:: Dataset excerpts ::
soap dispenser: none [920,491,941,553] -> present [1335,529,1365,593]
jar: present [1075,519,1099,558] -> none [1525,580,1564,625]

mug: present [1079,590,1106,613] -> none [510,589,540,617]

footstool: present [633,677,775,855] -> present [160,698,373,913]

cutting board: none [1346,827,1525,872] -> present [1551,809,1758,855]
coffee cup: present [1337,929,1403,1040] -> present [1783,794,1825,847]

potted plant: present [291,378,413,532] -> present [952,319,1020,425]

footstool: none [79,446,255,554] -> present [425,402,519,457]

:: Directive ::
Each record above should be returned exactly as written.

:: Expected answer ::
soap dispenser: none [920,491,941,553] -> present [1335,529,1365,593]
jar: present [1075,519,1099,558] -> none [1525,580,1564,625]

mug: present [1079,590,1106,613] -> none [510,589,540,617]

footstool: present [633,677,775,855] -> present [160,698,373,913]

cutting board: none [1346,827,1525,872] -> present [1551,809,1758,855]
coffee cup: present [1337,929,1403,1040] -> present [1783,794,1825,847]

potted plant: present [291,378,413,532] -> present [952,319,1020,425]

footstool: none [79,446,255,554] -> present [425,402,519,457]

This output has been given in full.